Outside of North America Linux has gained a huge market share, the reason adoption of Linux here has been slower is because a large group of people learned on Windows and have no reason or desire to learn something new. If they did the game companies etc. would follow.

I still use Windows and BSD as well as Linux for different things but Windows and BSD are mainly used in VM's now.
 

oakstave

Member
Joined
Mar 20, 2007
Location
Oregon
Interesting... I always assumed there was paid programmers doing the majority of the work. It didn't occur to me it would be controversial. I see it as positive, as long as open source is respected.
 
OP
Evilsizer

Evilsizer

Senior Forum Spammer
Joined
Jun 6, 2002
Interesting... I always assumed there was paid programmers doing the majority of the work. It didn't occur to me it would be controversial. I see it as positive, as long as open source is respected.

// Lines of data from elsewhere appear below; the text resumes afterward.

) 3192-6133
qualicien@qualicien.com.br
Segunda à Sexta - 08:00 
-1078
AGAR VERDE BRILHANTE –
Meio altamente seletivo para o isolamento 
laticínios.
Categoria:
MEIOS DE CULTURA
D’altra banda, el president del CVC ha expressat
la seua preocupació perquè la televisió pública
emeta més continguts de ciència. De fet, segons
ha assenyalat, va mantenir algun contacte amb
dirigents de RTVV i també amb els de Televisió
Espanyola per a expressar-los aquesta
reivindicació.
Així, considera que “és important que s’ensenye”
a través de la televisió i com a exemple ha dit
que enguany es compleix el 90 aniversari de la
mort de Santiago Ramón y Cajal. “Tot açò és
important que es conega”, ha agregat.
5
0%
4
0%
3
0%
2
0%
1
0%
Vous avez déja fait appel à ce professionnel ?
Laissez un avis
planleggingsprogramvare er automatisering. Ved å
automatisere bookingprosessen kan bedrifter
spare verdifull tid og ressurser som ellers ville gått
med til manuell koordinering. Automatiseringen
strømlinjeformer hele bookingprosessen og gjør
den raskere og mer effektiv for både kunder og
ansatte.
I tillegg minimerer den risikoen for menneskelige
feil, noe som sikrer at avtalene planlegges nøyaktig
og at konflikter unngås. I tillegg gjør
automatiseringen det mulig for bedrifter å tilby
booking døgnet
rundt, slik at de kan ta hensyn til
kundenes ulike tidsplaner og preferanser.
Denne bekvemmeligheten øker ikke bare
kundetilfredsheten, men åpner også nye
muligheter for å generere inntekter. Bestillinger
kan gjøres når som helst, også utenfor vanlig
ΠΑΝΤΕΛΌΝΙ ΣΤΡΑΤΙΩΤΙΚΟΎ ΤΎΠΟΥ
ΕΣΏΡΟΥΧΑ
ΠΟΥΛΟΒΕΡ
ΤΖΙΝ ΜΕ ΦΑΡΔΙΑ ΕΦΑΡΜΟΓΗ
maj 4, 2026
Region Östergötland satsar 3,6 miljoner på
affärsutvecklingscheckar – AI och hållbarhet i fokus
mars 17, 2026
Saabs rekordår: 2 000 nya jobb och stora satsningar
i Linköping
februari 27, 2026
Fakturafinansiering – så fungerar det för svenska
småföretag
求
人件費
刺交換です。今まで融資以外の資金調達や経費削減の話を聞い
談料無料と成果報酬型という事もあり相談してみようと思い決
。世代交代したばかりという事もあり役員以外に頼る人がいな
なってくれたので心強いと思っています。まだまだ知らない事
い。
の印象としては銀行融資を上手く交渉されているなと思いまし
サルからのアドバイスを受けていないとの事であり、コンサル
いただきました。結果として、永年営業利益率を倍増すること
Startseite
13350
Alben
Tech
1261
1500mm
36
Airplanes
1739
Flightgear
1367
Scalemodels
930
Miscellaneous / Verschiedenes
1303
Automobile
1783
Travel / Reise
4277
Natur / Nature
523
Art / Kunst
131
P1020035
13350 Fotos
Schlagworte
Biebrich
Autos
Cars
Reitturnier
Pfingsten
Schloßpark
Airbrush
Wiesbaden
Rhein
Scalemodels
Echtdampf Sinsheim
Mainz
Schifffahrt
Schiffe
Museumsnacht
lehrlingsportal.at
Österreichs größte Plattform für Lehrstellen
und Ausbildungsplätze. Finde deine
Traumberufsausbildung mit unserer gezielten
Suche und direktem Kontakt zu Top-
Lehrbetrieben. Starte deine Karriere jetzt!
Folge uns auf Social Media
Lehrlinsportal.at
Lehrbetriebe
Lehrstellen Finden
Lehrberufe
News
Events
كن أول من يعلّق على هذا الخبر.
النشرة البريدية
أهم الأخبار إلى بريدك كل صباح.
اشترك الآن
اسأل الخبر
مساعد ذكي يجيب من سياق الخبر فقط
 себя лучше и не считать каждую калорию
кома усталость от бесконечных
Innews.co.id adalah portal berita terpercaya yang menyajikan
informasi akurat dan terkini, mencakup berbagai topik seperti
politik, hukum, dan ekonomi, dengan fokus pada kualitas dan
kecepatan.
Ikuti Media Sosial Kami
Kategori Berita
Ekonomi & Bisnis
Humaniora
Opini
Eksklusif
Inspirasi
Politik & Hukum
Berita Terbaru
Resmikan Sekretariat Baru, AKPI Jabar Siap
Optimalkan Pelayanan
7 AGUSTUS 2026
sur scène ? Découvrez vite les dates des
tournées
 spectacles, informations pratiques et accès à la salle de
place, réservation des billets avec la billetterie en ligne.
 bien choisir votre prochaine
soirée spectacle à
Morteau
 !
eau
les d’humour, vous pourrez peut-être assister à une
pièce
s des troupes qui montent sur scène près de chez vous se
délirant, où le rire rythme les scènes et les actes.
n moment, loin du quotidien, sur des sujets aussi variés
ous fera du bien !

i dont think it was ment to be controversial. to me it seems to point that it is growing that "FREE" os is being paid to be worked on. if it is 75% now what was it 3-6months ago, 1yr ago,2 yrs ago? i saw working on something like the kernel should be left to good talent, paid or non-paid.
 

dropadrop

Member
Joined
Mar 17, 2001
Location
Finland
A long way to go from a kernel point of view? Could you explain your stance?

From a mentality point of view. Just how long did it take us to get a scheduler that works well on the desktop with low power computers (just as an example).

Different distros and different kernel modules exist for optimization purposes unlike proprietary OS's where you are locked into the kernel the OS ships with. "corporate affiliation" does not mean "for servers" just think about how many of these contributions came from companies like Canonical. a ton of embedded devices run Linux due to the ability to make customizations so your logic just seems a bit off. Everything from lighting systems to routers and smartphones (Android anyone?) run linux including most low power desktops.

As a developer whom has worked on Windows BSD and Linux I can tell you when it comes to embedded devices Linux is my choice as it is just easier to make work with the hardware.

Outside of North America Linux has gained a huge market share, the reason adoption of Linux here has been slower is because a large group of people learned on Windows and have no reason or desire to learn something new. If they did the game companies etc. would follow.

I still use Windows and BSD as well as Linux for different things but Windows and BSD are mainly used in VM's now.

No need to get overly defensive. I'll still pick Linux over Windows for the desktop any day, it's just I feel that even in Ubuntu 9.10 the desktop was not quite "there yet" in regards to usability. It has a strong 90's klunky feel to it despite the big (evolutionary) progress which has happened in the last 3 years.

And yes, at home my file server, tv, navigator, router and htpc run linux, I find it to be extremely flexible and a great OS.